All thanks go to Hurricane Kay for bringing some cooler air to us in No. California. While she may wreak havoc along the way, as hurricanes are wont to do, this old woman remains deeply grateful that through her magic our temperature has dropped 35 degrees from two days ago. We have complained and moaned our way through a record-breaking six-day heatwave of temps generally reserved for Death Valley. We are north of San Francisco, just 20 miles from the ocean so it is not normal for us to have blistering heatwaves. And yet we did. Most summers we get a couple 3-day hot spells, then the fog rolls in and we all can breathe again.
This was anything but normal. We all know someone somewhere who has too much water, too little water, too much heat, too much fire. There simply are no more ‘lovely days at the shore’ anymore. This is serious business. Climate change is real and it’s happening all around us.
We rode it out thanks to frozen dishtowels for the neck & head, pounds of takeout chicken and salads made ahead of time, frozen gel packs for the feet, gallons of water consumed, wearing only linen, and two big fans that we turned on in the evening, during the Flex alerts, when the interior temp reached 90. I ate no ice cream throughout the heatwave but did eat a lot of watermelon. My joints were so much happier without the sugar! We have no AC, as we have never needed it with our “just a few hot days a year.” That is about to change; the climate is changing and so are we. We are older and the excessive heat is not only dangerous but pure & simple torment.
Today’s cooling off was actually perfect timing, as Monday I need to ship work to Texas. And for that I needed to heat up the iron. I just finished prepping the work (ironing, rolling & securing it to ship) and also tackled cutting down the shipping box, which was 15″ too long for the work. (shipping companies charge extra for that oversize length) I managed with my arthritic hands to cut and tape the box end together, to insert the prepped work and stuff the bulk of the carton with recycled bubble wrap. Now it is ready to ship, on time. While I had the iron on, I pressed the two linen outfits I wore throughout the heat wave, so they remain ready for gasp! the next one. We simply would not want to be wrinkled when in seclusion at home!!!
This work I am shipping is Defining Moments 25: Homage which is a tribute to my dear friend and series collaborator, the late Marion Coleman. We had decided in 2014 to do a series together, each making our own work, based on our experiences and perspectives growing up as black and white children in mid-century America. We titled it Defining Moments: Stitched Perspectives on Becoming a Woman. We were to start with our childhoods and create autobiographical work up to our 70th birthdays.
We had become good friends and colleagues as adult women, when there was no commonality in our upbringing. She was raised in the Jim Crow era in west Texas and I was a child of white privilege in a suburb of San Francisco. It seemed we would have nothing in common and yet we shared many of the same traits and character. We decided to do 25 pieces each and worked in our own style. We met frequently for lunch or via Skype and talked about various aspects of the series, and about prospective venues where we would like to exhibit it. We talked at great length about piece #25 and decided we would make it a full collaboration, likely something 3-D, which we would construct together.

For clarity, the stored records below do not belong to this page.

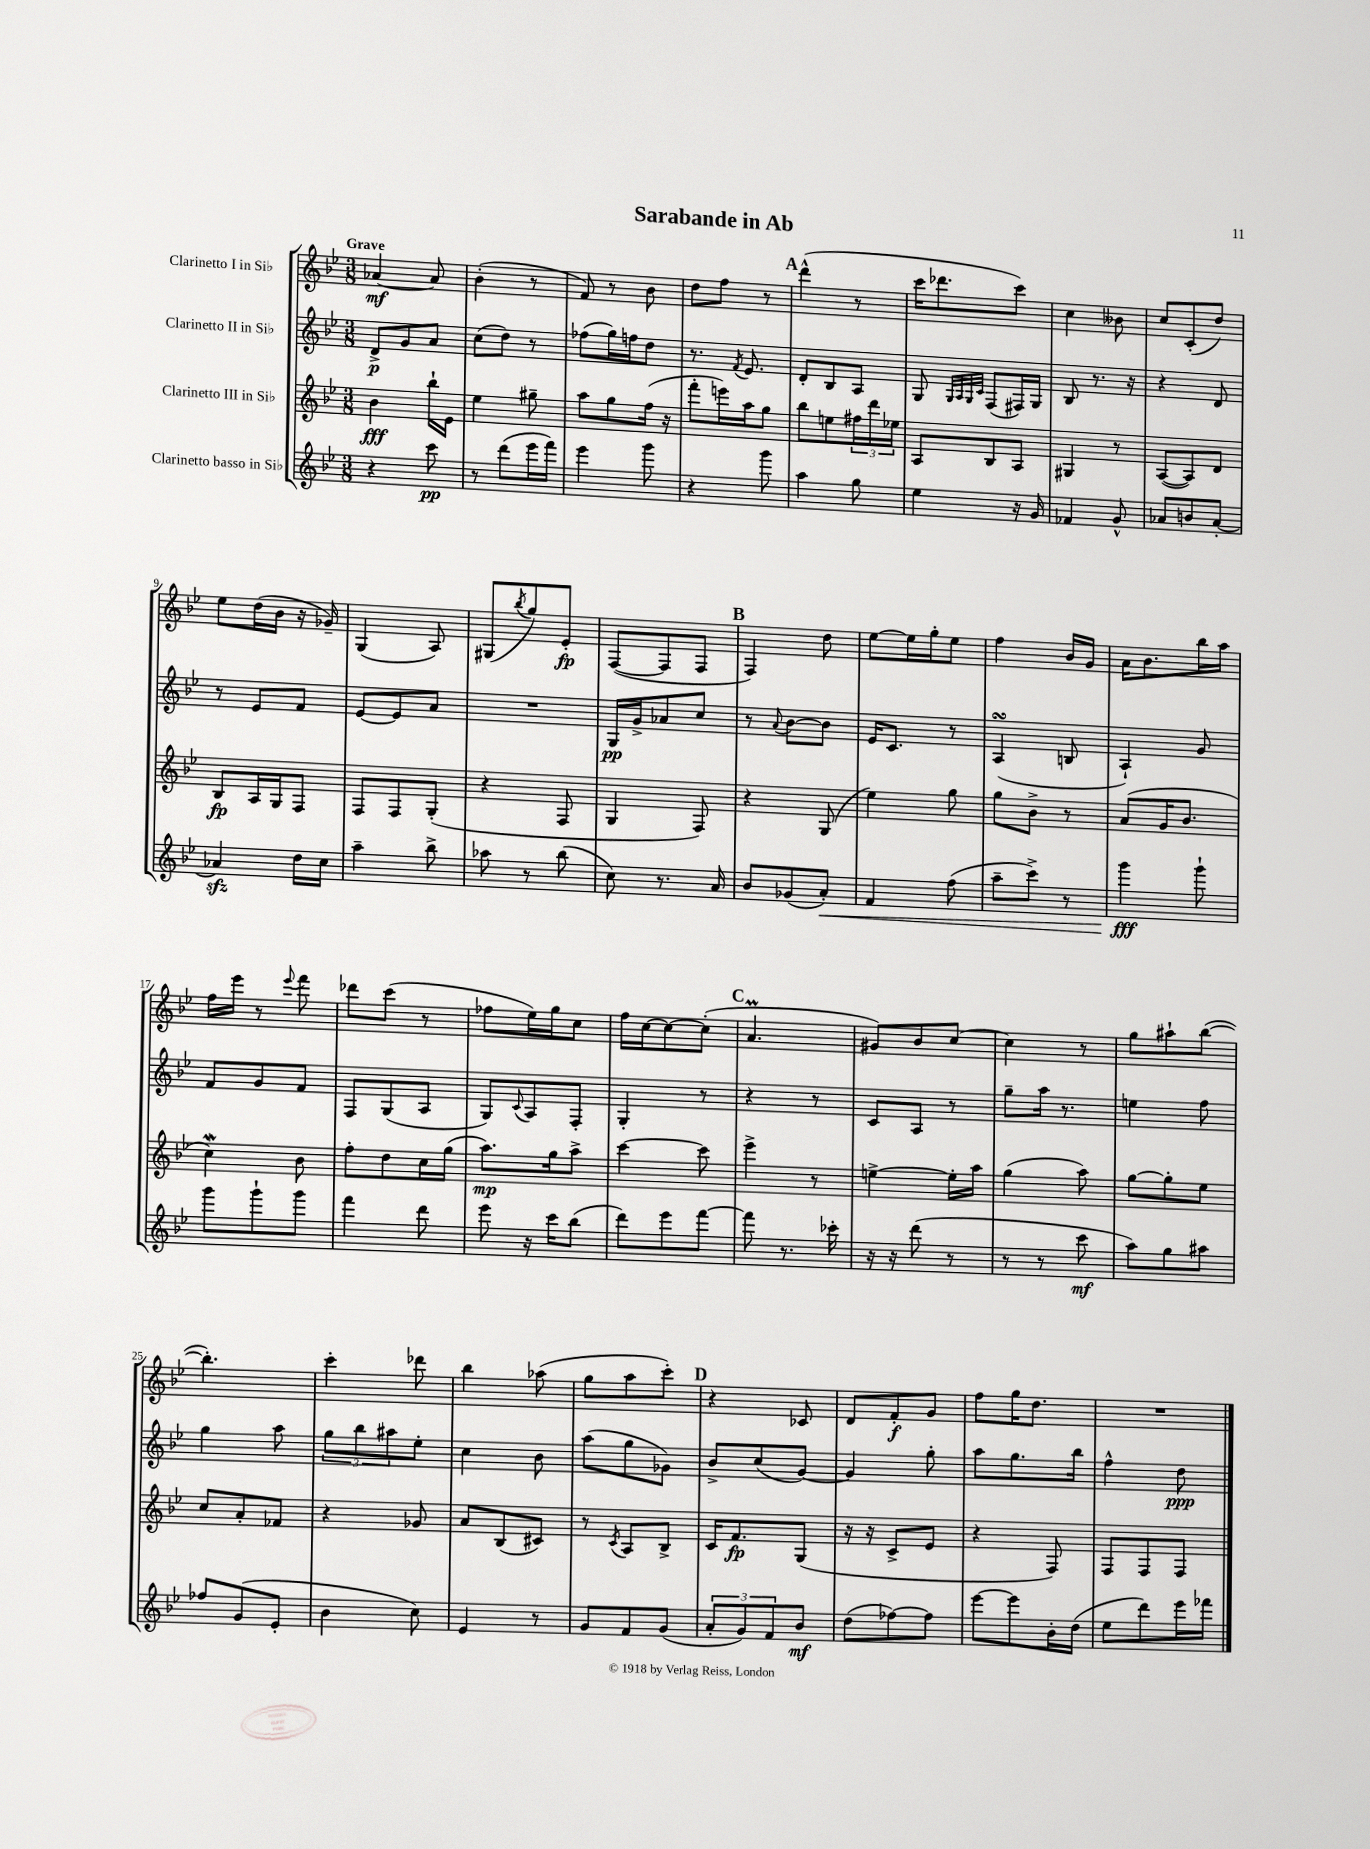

**kern	**dynam	**kern	**dynam	**kern	**dynam	**kern	**dynam
*part4	*part4	*part3	*part3	*part2	*part2	*part1	*part1
*staff4	*staff4	*staff3	*staff3	*staff2	*staff2	*staff1	*staff1
*I"Clarinetto basso in Si♭	*	*I"Clarinetto III in Si♭	*	*I"Clarinetto II in Si♭	*	*I"Clarinetto I in Si♭	*
*clefG2	*	*clefG2	*	*clefG2	*	*clefG2	*
*k[b-e-]	*	*k[b-e-]	*	*k[b-e-]	*	*k[b-e-]	*
*M3/8	*	*M3/8	*	*M3/8	*	*M3/8	*
=1	=1	=1	=1	=1	=1	=1	=1
!	!	!	!	!	!	!LO:TX:a:B:t=Grave	!
4r	.	4b-\	fff	8d^/L	p	[4a-X/	mf
.	.	.	.	8g/	.	.	.
8ccc\	pp	16bb-`\LL	.	8a/J	.	8a-/]	.
.	.	16e-\JJ	.	.	.	.	.
=2	=2	=2	=2	=2	=2	=2	=2
8r	.	4ee-\	.	(8cc\L	.	(4b-'\	.
(8ddd\L	.	.	.	8dd\J)	.	.	.
16eee-\L	.	8gg#X~\	.	8r	.	8r	.
16fff\JJ)	.	.	.	.	.	.	.
=3	=3	=3	=3	=3	=3	=3	=3
4eee-\	.	8aa\L	.	(8ff-X\L	.	8f/)	.
.	.	8gg\	.	16gg\L)	.	8r	.
.	.	.	.	16ffn\J	.	.	.
8ggg\	.	(16ff\Jk	.	8dd\J	.	8b-\	.
.	.	16r	.	.	.	.	.
=4	=4	=4	=4	=4	=4	=4	=4
4r	.	8fff'\L	.	8.r	.	8dd\L	.
.	.	16eeen\L)	.	.	.	8ff\J	.
.	.	.	.	8qf/	.	.	.
.	.	16aa\J	.	8.e-/	.	.	.
8ggg\	.	8gg\J	.	.	.	8r	.
!!LO:REH:place=s1:t=A
=5	=5	=5	=5	=5	=5	=5	=5
4aa\	.	8bb-\L	.	8d'/L	.	(4ddd^^\	.
.	.	8een\	.	8B-/	.	.	.
8gg\	.	24ff#X\L	.	8A/J	.	8r	.
.	.	24ddd\	.	.	.	.	.
.	.	24ee-X\JJ	.	.	.	.	.
=6	=6	=6	=6	=6	=6	=6	=6
4ee-\	.	8A/L	.	8G/	.	16ccc\KL	.
.	.	.	.	.	.	8.ddd-X\	.
.	.	.	.	32qqG/LLL	.	.	.
.	.	.	.	32qqA/	.	.	.
.	.	.	.	32qqG/	.	.	.
.	.	.	.	32qqc/JJJ	.	.	.
.	.	8B-/	.	(8F/L	.	.	.
16r	.	8A/J	.	16F#X/L)	.	8ccc\J)	.
16g/	.	.	.	16G/JJ	.	.	.
=7	=7	=7	=7	=7	=7	=7	=7
4f-X/	.	4G#X/	.	8B-/	.	4cc\	.
.	.	.	.	8.r	.	.	.
8g^^/	.	8r	.	.	.	8b--X\	.
.	.	.	.	16r	.	.	.
=8	=8	=8	=8	=8	=8	=8	=8
8a-X/L	.	([8A/L	.	4r	.	8cc/L	.
8bn/	.	8A/])	.	.	.	(8c'/	.
[8a-'/J	.	8d/J	.	8d/	.	8dd/J)	.
!!LO:LB:g=z
=9	=9	=9	=9	=9	=9	=9	=9
4a-Xzz/]	.	8B-/L	fp	8r	.	8ee-\L	.
.	.	16A/L	.	8e-/L	.	(16dd\L	.
.	.	16G/J	.	.	.	16b-\JJ	.
16dd\LL	.	8F/J	.	8f/J	.	16r	.
16cc\JJ	.	.	.	.	.	16g-X~/)	.
=10	=10	=10	=10	=10	=10	=10	=10
4aa~\	.	8F/L	.	[8e-/L	.	(4G/	.
.	.	8F/	.	8e-/]	.	.	.
8bb-^\	.	(8G'/J	.	8a/J	.	8A/)	.
=11	=11	=11	=11	=11	=11	=11	=11
8aa-X\	.	4r	.	4.r	.	(8G#X/L	.
.	.	.	.	.	.	8qbb-/	.
8r	.	.	.	.	.	8gg/)	.
(8bb-\	.	8F/	.	.	.	8e-'/J	fp
=12	=12	=12	=12	=12	=12	=12	=12
8cc\)	.	4G/	.	16G/LL	pp	([8F/L	.
.	.	.	.	16g^/J	.	.	.
8.r	.	.	.	8a-X/	.	8F/]	.
.	.	8F/)	.	8cc/J	.	8F/J	.
16a/	.	.	.	.	.	.	.
!!LO:REH:place=s1:t=B
=13	=13	=13	=13	=13	=13	=13	=13
8b-/L	.	4r	.	8r	.	4F/)	.
.	.	.	.	8qqa/	.	.	.
(8g-X/	.	.	.	[8b-\L	.	.	.
!	!LO:HP:b	!	!	!	!	!	!
8a'/J)	<	(8G/	.	8b-\J]	.	8dd\	.
=14	=14	=14	=14	=14	=14	=14	=14
4f/	.	4ee-\)	.	16e-/KL	.	[8ee-\L	.
.	.	.	.	8.c/J	.	.	.
.	.	.	.	.	.	16ee-\L]	.
.	.	.	.	.	.	16gg'\J	.
(8ff\	.	8gg\	.	8r	.	8ee-\J	.
=15	=15	=15	=15	=15	=15	=15	=15
8aa~\L	.	8gg\L	.	(4AsSsS/	.	4ff\	.
8ccc^\J)	.	8b-^\J	.	.	.	.	.
8r	.	8r	.	8Bn/	.	16b-/LL	.
.	.	.	.	.	.	16g/JJ	.
=16	=16	=16	=16	=16	=16	=16	=16
4ggg\	fff	(8a/L	.	4A`/)	.	16a\KL	.
.	.	.	.	.	.	8.b-\	.
.	.	16g/K	.	.	.	.	.
.	.	8.b-/J	.	.	.	.	.
8ggg`\	[	.	.	8g/	.	16bb-\L	.
.	.	.	.	.	.	16aa\JJ	.
!!LO:LB:g=z
=17	=17	=17	=17	=17	=17	=17	=17
8ggg\L	.	4ccW\)	.	8f/L	.	16ff\LL	.
.	.	.	.	.	.	16eee-\JJ	.
8ggg`\	.	.	.	8g/	.	8r	.
.	.	.	.	.	.	8qqeee-/	.
8ggg\J	.	8b-\	.	8f/J	.	8fff\	.
=18	=18	=18	=18	=18	=18	=18	=18
4fff\	.	8ff'\L	.	8F/L	.	8ddd-X\L	.
.	.	8dd\	.	(8G/	.	(8ccc\J	.
8ddd\	.	16cc\L	.	8A/J	.	8r	.
.	.	(16gg\JJ	.	.	.	.	.
=19	=19	=19	=19	=19	=19	=19	=19
8eee-\	.	8.aa\L)	mp	8G/L)	.	8ff-X\L	.
.	.	.	.	8qqc/	.	.	.
16r	.	.	.	8A/	.	16ee-\L)	.
16ccc\KL	.	16gg\k	.	.	.	16gg\J	.
(8bb-\J	.	8aa^\J	.	8F'/J	.	8cc\J	.
=20	=20	=20	=20	=20	=20	=20	=20
8ddd\L)	.	[4ccc\	.	4G'/	.	16ff\LL	.
.	.	.	.	.	.	[16cc\J	.
8eee-\	.	.	.	.	.	8cc\_	.
[8fff\J	.	8ccc\]	.	8r	.	(8cc'\J]	.
!!LO:REH:place=s1:t=C
=21	=21	=21	=21	=21	=21	=21	=21
8fff\]	.	4eee-^\	.	4r	.	4.am/	.
8.r	.	.	.	.	.	.	.
.	.	8r	.	8r	.	.	.
16ccc-X'\	.	.	.	.	.	.	.
=22	=22	=22	=22	=22	=22	=22	=22
16r	.	[4een^\	.	8c/L	.	8g#X/L)	.
16r	.	.	.	.	.	.	.
(8ddd\	.	.	.	8A/J	.	8b-/	.
8r	.	16ee'\LL]	.	8r	.	[8cc/J	.
.	.	16aa\JJ	.	.	.	.	.
=23	=23	=23	=23	=23	=23	=23	=23
8r	.	(4gg\	.	8gg~\L	.	4cc\]	.
8r	.	.	.	16aa\Jk	.	.	.
.	.	.	.	8.r	.	.	.
8ccc\	mf	8aa\)	.	.	.	8r	.
=24	=24	=24	=24	=24	=24	=24	=24
8aa\L)	.	[8gg\L	.	4een\	.	8gg\L	.
8gg\	.	8gg'\]	.	.	.	8aa#X`\	.
8aa#X\J	.	8ee-\J	.	8ff\	.	([8bb-\J	.
!!LO:LB:g=z
=25	=25	=25	=25	=25	=25	=25	=25
8ff-X/L	.	8cc/L	.	4gg\	.	4.bb-'\])	.
(8g/	.	8a'/	.	.	.	.	.
8e-'/J	.	8f-X/J	.	8aa\	.	.	.
=26	=26	=26	=26	=26	=26	=26	=26
4b-\	.	4r	.	12gg\L	.	4ccc'\	.
.	.	.	.	12bb-\	.	.	.
.	.	.	.	12aa#X\	.	.	.
8cc\)	.	8g-X/	.	8ee-'\J	.	8ddd-X\	.
=27	=27	=27	=27	=27	=27	=27	=27
4e-/	.	8a/L	.	4cc\	.	4bb-\	.
.	.	(8B-/	.	.	.	.	.
8r	.	8c#X/J)	.	8b-\	.	(8aa-X\	.
=28	=28	=28	=28	=28	=28	=28	=28
8g/L	.	8r	.	(8aa\L	.	8gg\L	.
.	.	8qc/	.	.	.	.	.
8f/	.	8A/L	.	8gg\	.	8aa\	.
(8g/J	.	8B-^/J	.	8g-X\J)	.	8ccc'\J)	.
!!LO:REH:place=s1:t=D
=29	=29	=29	=29	=29	=29	=29	=29
12a'/L	.	16c/KL	.	8b-^/L	.	4r	.
.	.	8.f/	fp	.	.	.	.
12g/)	.	.	.	.	.	.	.
.	.	.	.	(8cc/	.	.	.
12f/	.	.	.	.	.	.	.
8b-/J	mf	(8G/J	.	[8g/J)	.	8c-X/	.
=30	=30	=30	=30	=30	=30	=30	=30
(8dd\L	.	16r	.	4g/]	.	8d/L	.
.	.	16r	.	.	.	.	.
[8ff-X\)	.	8c^/L	.	.	.	8f'/	f
8ff-\J]	.	8e-/J	.	8gg'\	.	8g/J	.
=31	=31	=31	=31	=31	=31	=31	=31
[8eee-\L	.	4r	.	8aa\L	.	8ff\L	.
8eee-\]	.	.	.	8.gg\	.	16gg\K	.
.	.	.	.	.	.	8.dd\J	.
16b-'\L	.	8F/)	.	.	.	.	.
(16dd\JJ	.	.	.	16bb-\Jk	.	.	.
=32	=32	=32	=32	=32	=32	=32	=32
8ee-\L	.	8F/L	.	4ff^^\	.	4.r	.
8ddd\)	.	8F/	.	.	.	.	.
16eee-\L	.	8F/J	.	8dd\	ppp	.	.
16fff-X\JJ	.	.	.	.	.	.	.
==	==	==	==	==	==	==	==
*-	*-	*-	*-	*-	*-	*-	*-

Life intervened and she was tragically taken by lung cancer in 2019, after completing 13 works in the series. At that time I was working on #23. I continued to work, determined to do 25 while simultaneously grieving the loss of another dear one to cancer. I kept coming back to #25 as a collaborative effort, which was no longer possible. And yet I felt it extremely important that there be a piece that tied this project all together. And that is how Homage came about. It includes text, photos and words all about Marion and what she meant to me. For me it was the ideal ending to our story.
The series enjoyed two wonderful exhibitions (Visions Art Museum in San Diego and LHUCA in Lubbock, TX) and was scheduled for a third which unfortunately was cancelled, when the pandemic struck. I continue to send proposals for this series, as I feel it is such an important and relevant body of work that needs to be seen.
Meanwhile, I was contacted earlier this year by the new curator of LHUCA (Louise Hopkins Underwood Center for the Arts) in Lubbock, TX about an invitational 25th anniversary exhibit he was working on. He was seeking work that had exhibited there in the past 25 years; and wanted to know if I would participate and if so, which work from the series would I suggest he include? I offered to send Homage… for many reasons.
Marion was a native of West Texas so in a sense it would be a homecoming for her. And because the work was about her yet made by me, it was as if both of us would be represented in the retrospective. I also wanted this predominantly white community in Texas to bear witness to my friend, the most generous artist I have ever known, a kind, gentle, fierce, courageous, smart and accomplished woman of color.
So Ms. Marion is returning to Texas for autumn! Hopefully it is cooler there.